Dawkins is a good exponent of evolutionary theory, though a poor and apparently ill-informed political thinker. As a scientist he has earned his scorn for religious dogma. Scientific knowledge has displaced God as an explanation for natural phenomena and dilutes the hold of formal religion. But we might ask of this Darwinist: if belief in the supernatural is natural, if our brains have evolved to favor irrational belief, as you say they have, can the “impulse to religion” be eradicated?

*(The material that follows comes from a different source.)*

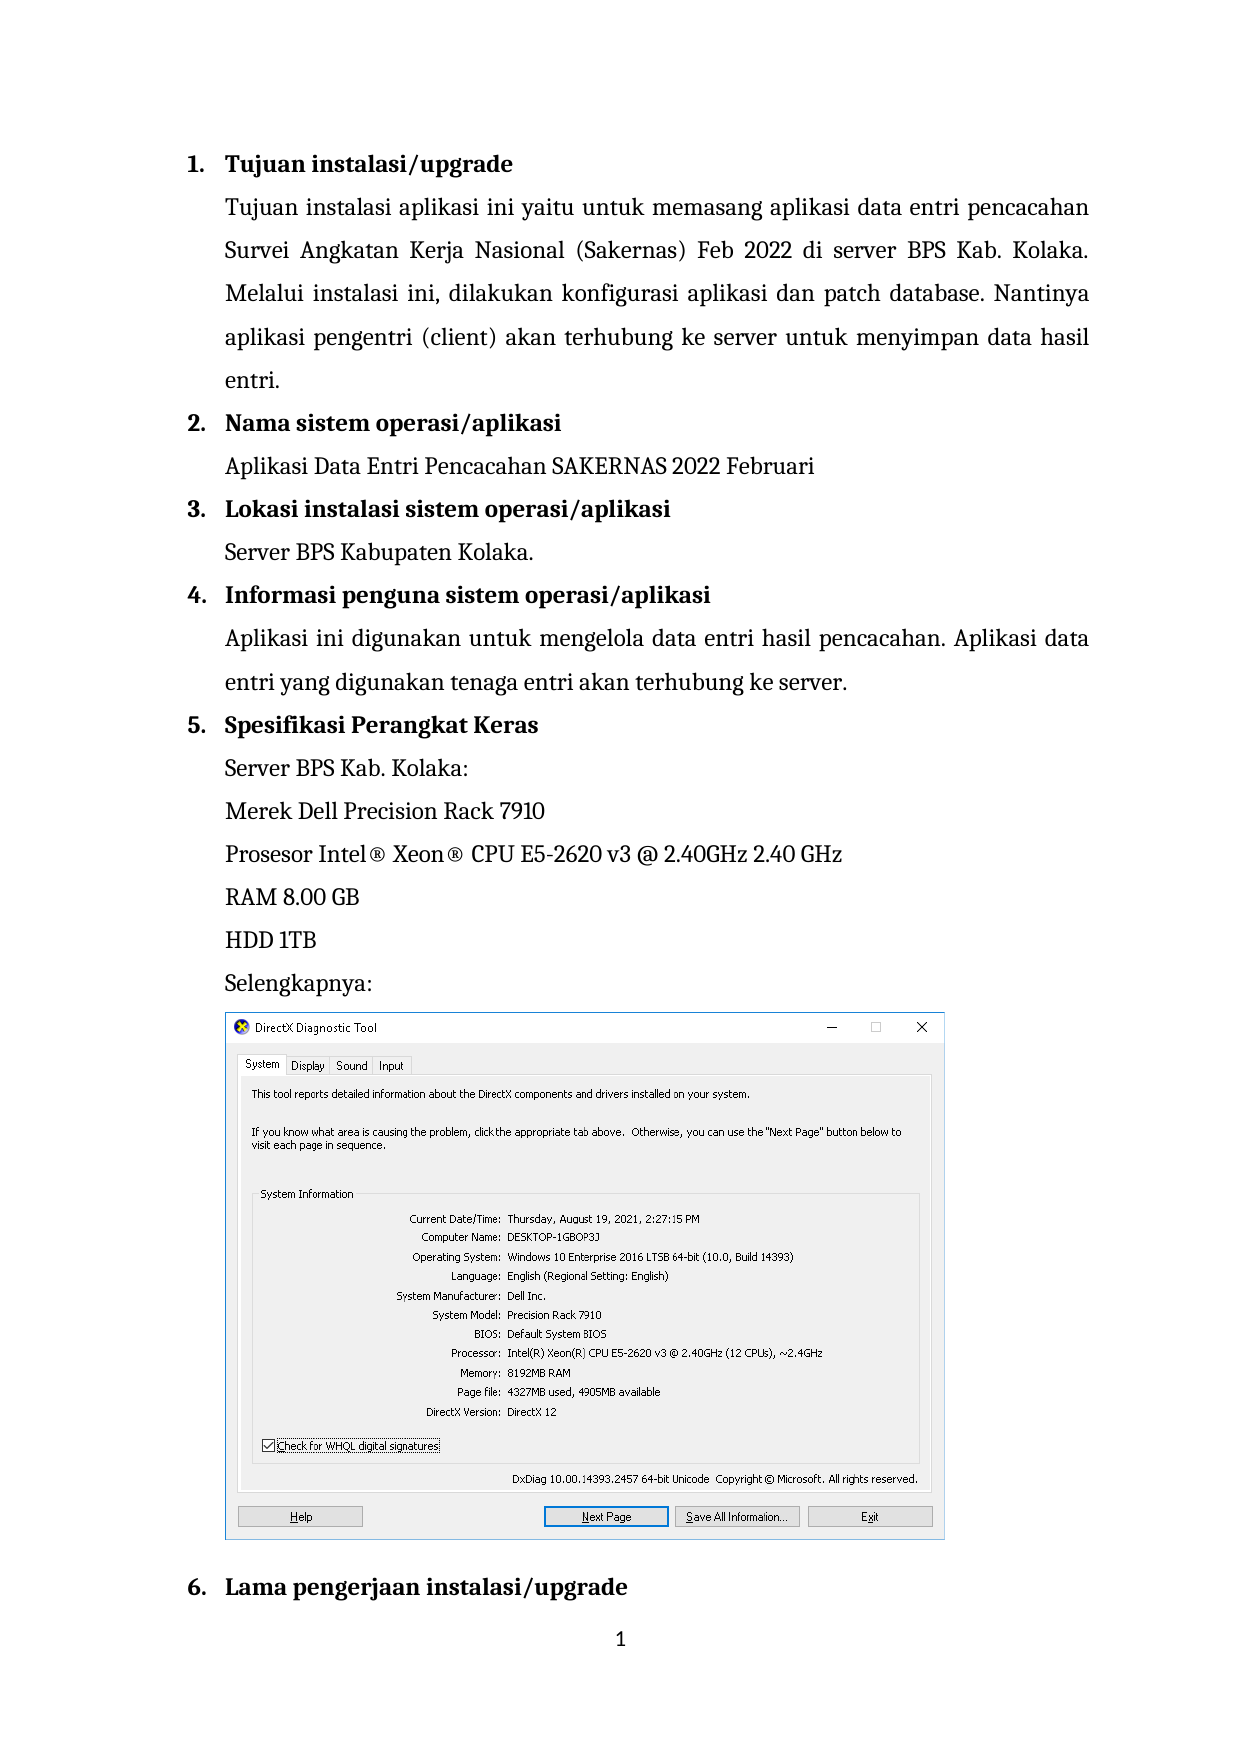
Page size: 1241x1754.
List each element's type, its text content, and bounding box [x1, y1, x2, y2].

Will not our evolved gullibility always find other irrationalities to latch onto? Evolutionary theory seems to be telling us that as a species we are inclined to blind faith and will make religions, cults, gods, prophets, messiahs and other infallible authorities out of whatever material is to hand – global warming, for instance. Or will further evolution wholly correct the religifying predisposition? And are there not also natural selection pressures that favor an “impulse to skepticism” – for after all many of us have it? Is it rational of us to look forward to an age in which irrational belief no longer bears significantly on human action? Is evolution going the way we atheists would wish it to?
I fear not. The most atheist of the world’s populations (Europe, Japan, Russia) are not reproducing themselves. Rather than raising atheists’ consciousness, Dawkins should be telling us to “go forth and multiply”.